Eating Right for Dental Health: What to Consume and Avoid
Dental health starts in the...kitchen? You read that correctly! Of course, brushing, flossing, and regular
dental visits are important, but they aren't the only things to consider when it comes to keeping your pearly whites in tiptop shape.
Most people understand that they should limit the sweets and candy they take in, but beyond sugary foods, what should and shouldn't you be consuming? Here are some do's and don'ts to help you eat right for your oral health.
The Do's of Eating for Dental Health
To promote good oral health, the majority of your diet should consist of the following foods:
Fiber Rich Fruits and Vegetables – These scrub bacteria off teeth while stimulating saliva flow to neutralize acids that can damage teeth. Examples of fruits and vegetables you should eat are apples, carrots, celery, and other water-based options.
Water – Water protects teeth and gums by stimulating the production of saliva, thereby reducing sugars and bacteria left on the teeth. Of course, water is a great alternative for soft drinks or other sugary beverages too.
Dairy Products – Dairy products are absolutely a "do"! Calcium, phosphates, and vitamin D in dairy products help strengthen teeth and prevent tooth decay.
Nuts – Different nuts offer different oral health benefits. For example, peanuts provide calcium and vitamin D, whereas cashews stimulate saliva and help clean the teeth.
Keep in mind that even healthy foods may contain sugar, so it's always important to brush your teeth twice a day.

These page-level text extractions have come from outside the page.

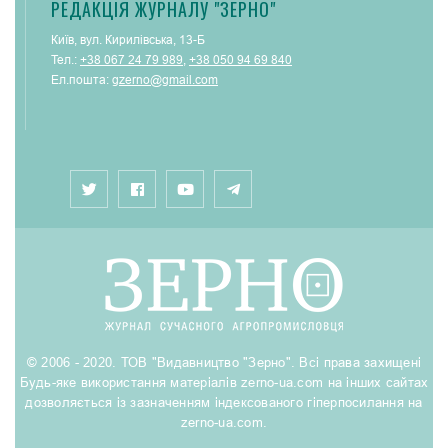
РЕДАКЦІЯ ЖУРНАЛУ "ЗЕРНО"
Київ, вул. Кирилівська, 13-Б
Тел.:
+38 067 24 79 989
,
+38 050 94 69 840
Ел.пошта:
gzerno@gmail.com
© 2006 - 2020. ТОВ "Видавництво "Зерно". Всі права захищені
Будь-яке використання матеріалів zerno-ua.com на інших сайтах
дозволяється із зазначенням індексованого гіперпосилання на
zerno-ua.com.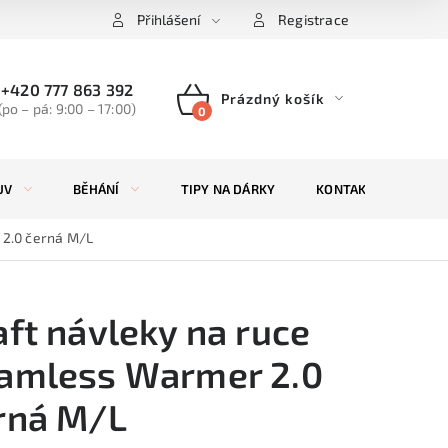
Přihlášení
Registrace
+420 777 863 392
Prázdný košík
(po – pá: 9:00 – 17:00)
NÁKUPNÍ
KOŠÍK
UV
BĚHÁNÍ
TIPY NA DÁRKY
KONTAKTY
ZN
 2.0 černá M/L
aft návleky na ruce
amless Warmer 2.0
rná M/L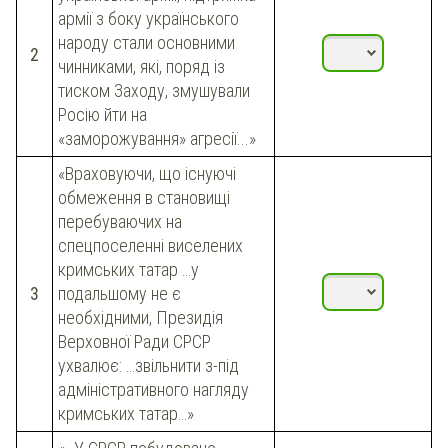
армії з боку українського
народу стали основними
2
чинниками, які, поряд із
тиском Заходу, змушували
Росію йти на
«заморожування» агресії...»
«Враховуючи, що існуючі
обмеження в становищі
перебуваючих на
спецпоселенні виселених
кримських татар …у
3
подальшому не є
необхідними, Президія
Верховної Ради СРСР
ухвалює: …звільнити з-під
адміністративного нагляду
кримських татар…»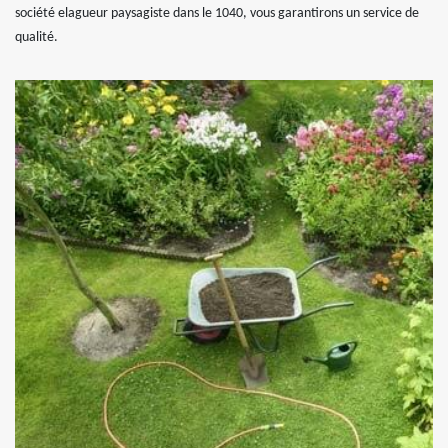
société elagueur paysagiste dans le 1040, vous garantirons un service de
qualité.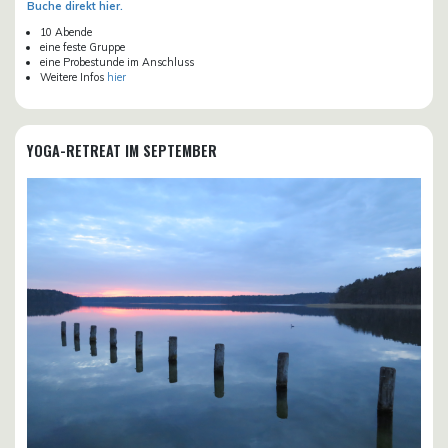
Buche direkt hier.
10 Abende
eine feste Gruppe
eine Probestunde im Anschluss
Weitere Infos
hier
YOGA-RETREAT IM SEPTEMBER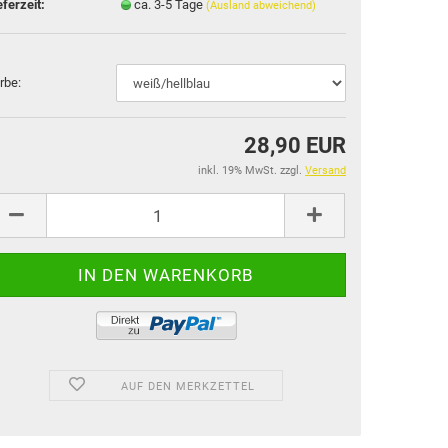
eferzeit:
ca. 3-5 Tage
(Ausland abweichend)
rbe:
28,90 EUR
inkl. 19% MwSt. zzgl.
Versand
AUF DEN MERKZETTEL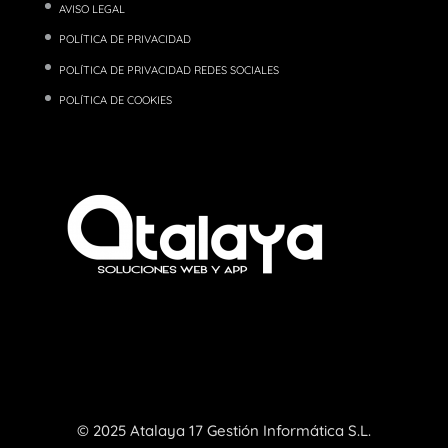
AVISO LEGAL
POLÍTICA DE PRIVACIDAD
POLÍTICA DE PRIVACIDAD REDES SOCIALES
POLÍTICA DE COOKIES
© 2025 Atalaya 17 Gestión Informática S.L.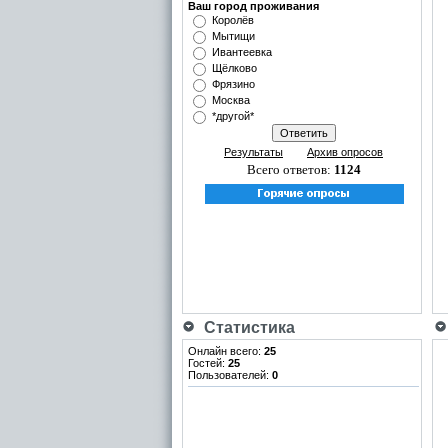
Ваш город проживания
Королёв
Мытищи
Ивантеевка
Щёлково
Фрязино
Москва
*другой*
Результаты
Архив опросов
Всего ответов:
1124
Статистика
Онлайн всего:
25
Гостей:
25
Пользователей:
0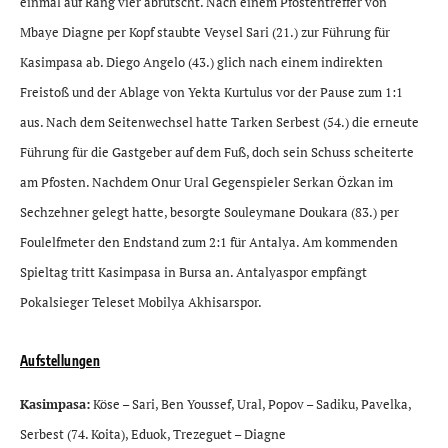
einmal auf Rang vier abrutscht. Nach einem Pfostentreffer von
Mbaye Diagne per Kopf staubte Veysel Sari (21.) zur Führung für
Kasimpasa ab. Diego Angelo (43.) glich nach einem indirekten
Freistoß und der Ablage von Yekta Kurtulus vor der Pause zum 1:1
aus. Nach dem Seitenwechsel hatte Tarken Serbest (54.) die erneute
Führung für die Gastgeber auf dem Fuß, doch sein Schuss scheiterte
am Pfosten. Nachdem Onur Ural Gegenspieler Serkan Özkan im
Sechzehner gelegt hatte, besorgte Souleymane Doukara (83.) per
Foulelfmeter den Endstand zum 2:1 für Antalya. Am kommenden
Spieltag tritt Kasimpasa in Bursa an. Antalyaspor empfängt
Pokalsieger Teleset Mobilya Akhisarspor.
Aufstellungen
Kasimpasa:
Köse – Sari, Ben Youssef, Ural, Popov – Sadiku, Pavelka,
Serbest (74. Koita), Eduok, Trezeguet – Diagne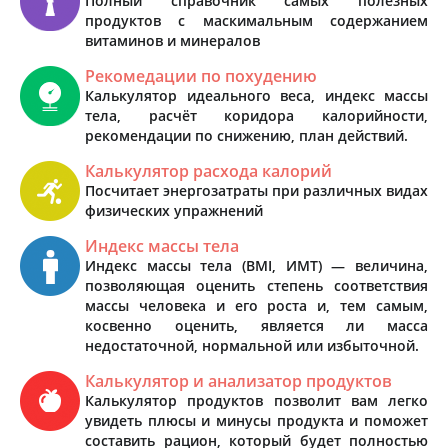
Полный справочник самых полезных
продуктов с маскимальным содержанием
витаминов и минералов
Рекомедации по похудению
Калькулятор идеального веса, индекс массы
тела, расчёт коридора калорийности,
рекомендации по снижению, план действий.
Калькулятор расхода калорий
Посчитает энергозатраты при различных видах
физических упражнений
Индекс массы тела
Индекс массы тела (BMI, ИМТ) — величина,
позволяющая оценить степень соответствия
массы человека и его роста и, тем самым,
косвенно оценить, является ли масса
недостаточной, нормальной или избыточной.
Калькулятор и анализатор продуктов
Калькулятор продуктов позволит вам легко
увидеть плюсы и минусы продукта и поможет
составить рацион, который будет полностью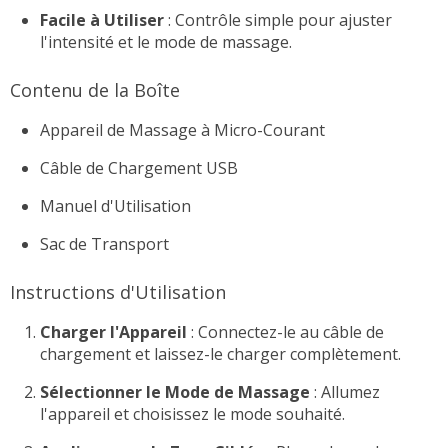
Facile à Utiliser
: Contrôle simple pour ajuster
l'intensité et le mode de massage.
Contenu de la Boîte
Appareil de Massage à Micro-Courant
Câble de Chargement USB
Manuel d'Utilisation
Sac de Transport
Instructions d'Utilisation
Charger l'Appareil
: Connectez-le au câble de
chargement et laissez-le charger complètement.
Sélectionner le Mode de Massage
: Allumez
l'appareil et choisissez le mode souhaité.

The Don'ts of Eating for Dental Health
Knowing what you shouldn't eat often is as important as knowing what you should. While some healthy eating don'ts are obvious, some aren't as well known:
Candy and Sweets – Sticky sweets adhere to your teeth and can't be easily washed away by saliva. This can cause tooth decay, especially if you regularly snack on sweets between meals.

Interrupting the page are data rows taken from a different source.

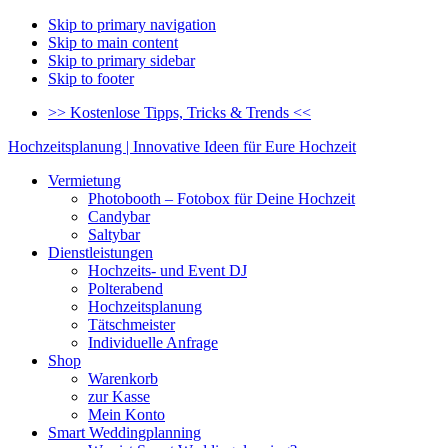
Skip to primary navigation
Skip to main content
Skip to primary sidebar
Skip to footer
>> Kostenlose Tipps, Tricks & Trends <<
Hochzeitsplanung | Innovative Ideen für Eure Hochzeit
Vermietung
Photobooth – Fotobox für Deine Hochzeit
Candybar
Saltybar
Dienstleistungen
Hochzeits- und Event DJ
Polterabend
Hochzeitsplanung
Tätschmeister
Individuelle Anfrage
Shop
Warenkorb
zur Kasse
Mein Konto
Smart Weddingplanning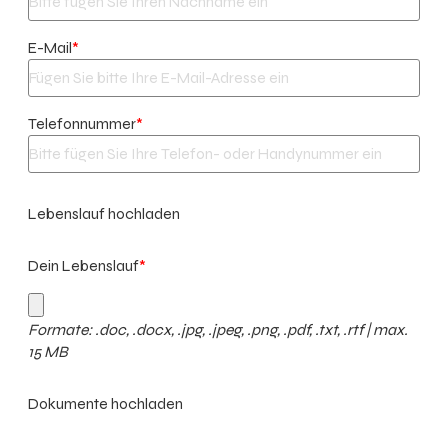
E-Mail
*
Telefonnummer
*
Lebenslauf hochladen
Dein Lebenslauf
*
Formate: .doc, .docx, .jpg, .jpeg, .png, .pdf, .txt, .rtf | max.
15 MB
Dokumente hochladen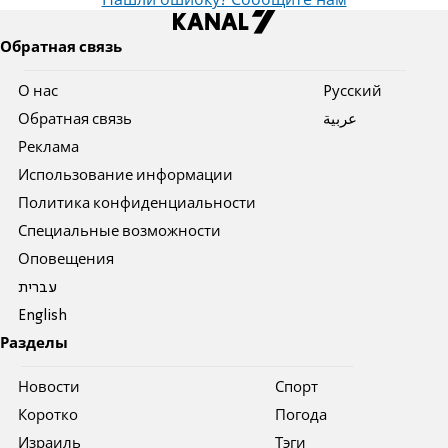
Нашли ошибку? Сообщите нам
Обратная связь
О нас
Pусский
Обратная связь
عربية
Реклама
Использование информации
Политика конфиденциальности
Специальные возможности
Оповещения
עברית
English
Разделы
Новости
Спорт
Коротко
Погода
Израиль
Тэги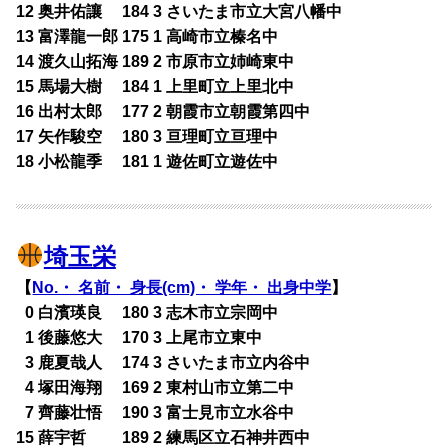
12 奥井佑讓 184 3 さいたま市立大宮八幡中
13 富澤龍一郎 175 1 高崎市立榛名中
14 渡久山拓海 189 2 市原市立姉崎東中
15 馬場大樹 184 1 上里町立上里北中
16 出村太郎 177 2 朝霞市立朝霞第四中
17 矢作駿空 180 3 亘理町立亘理中
18 小松龍季 181 1 遊佐町立遊佐中
埼玉栄
【
No.・ 名前・ 身長(cm)・ 学年・ 出身中学
】
0
0 白濱瑛良 180 3 志木市立宗岡中
0
1 後藤悠大 170 3 上尾市立東中
0
3 鹿夏哉人 174 3 さいたま市立内谷中
0
4 塚田海翔 169 2 東村山市立第二中
0
7 齊藤壮悟 190 3 富士見市立水谷中
15 薛宇哲 189 2 練馬区立石神井西中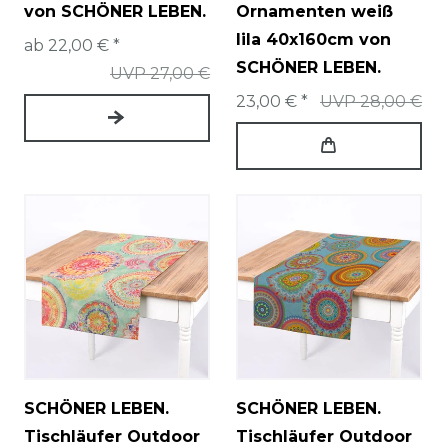
von SCHÖNER LEBEN.
Ornamenten weiß
lila 40x160cm von
ab 22,00 € *
SCHÖNER LEBEN.
UVP 27,00 €
23,00 € *
UVP 28,00 €
SCHÖNER LEBEN.
SCHÖNER LEBEN.
Tischläufer Outdoor
Tischläufer Outdoor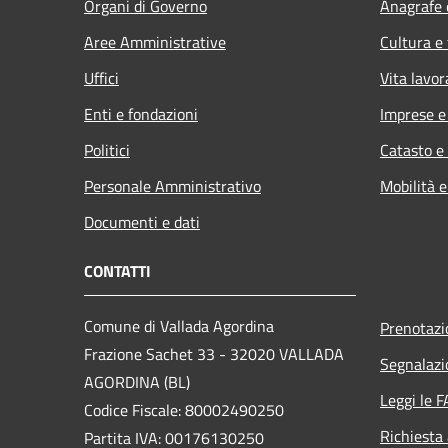
Organi di Governo
Anagrafe e
Aree Amministrative
Cultura e
Uffici
Vita lavor
Enti e fondazioni
Imprese 
Politici
Catasto e
Personale Amministrativo
Mobilità e
Documenti e dati
CONTATTI
Comune di Vallada Agordina
Prenotaz
Frazione Sachet 33 - 32020 VALLADA
Segnalazi
AGORDINA (BL)
Leggi le 
Codice Fiscale: 80002490250
Richiesta
Partita IVA: 00176130250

Starchy Carbohydrates – Bacteria feed on the simple sugars that are left by starchy carbohydrates like chips, pasta, bread, or crackers. These bacteria produce acid, which can cause plaque buildup and tooth decay over time.

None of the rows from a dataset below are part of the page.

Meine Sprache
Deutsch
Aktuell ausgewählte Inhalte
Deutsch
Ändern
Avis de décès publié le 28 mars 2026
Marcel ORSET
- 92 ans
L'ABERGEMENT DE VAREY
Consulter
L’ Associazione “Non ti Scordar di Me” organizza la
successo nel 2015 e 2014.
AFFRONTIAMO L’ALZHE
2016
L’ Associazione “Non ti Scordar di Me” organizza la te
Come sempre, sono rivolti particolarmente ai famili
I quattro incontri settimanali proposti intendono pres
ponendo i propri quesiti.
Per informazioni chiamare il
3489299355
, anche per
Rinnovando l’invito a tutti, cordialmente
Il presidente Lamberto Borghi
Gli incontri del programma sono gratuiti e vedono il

Soft Drinks – Like sweets, most regular soft drinks are packed with sugar and even diet soft drinks contain harmful levels of phosphorous. This can wear down the enamel on your teeth and leave them susceptible to decay.
Acidic Foods – Acids in citrus foods and even pickles can also wear down enamel.
Dried Fruits and Juices – Both juices and dried fruits have highly concentrated levels of sugar that can cause problems similar to candy and sweets.
Eating Healthy for Your Teeth Means Eating in Moderation
You don't have to go to extremes. You can still enjoy many of the don'ts in moderation and if you brush directly after consuming them. Limiting the don'ts and focusing on the do's will not only give you a brighter smile, but also help to improve your overall health.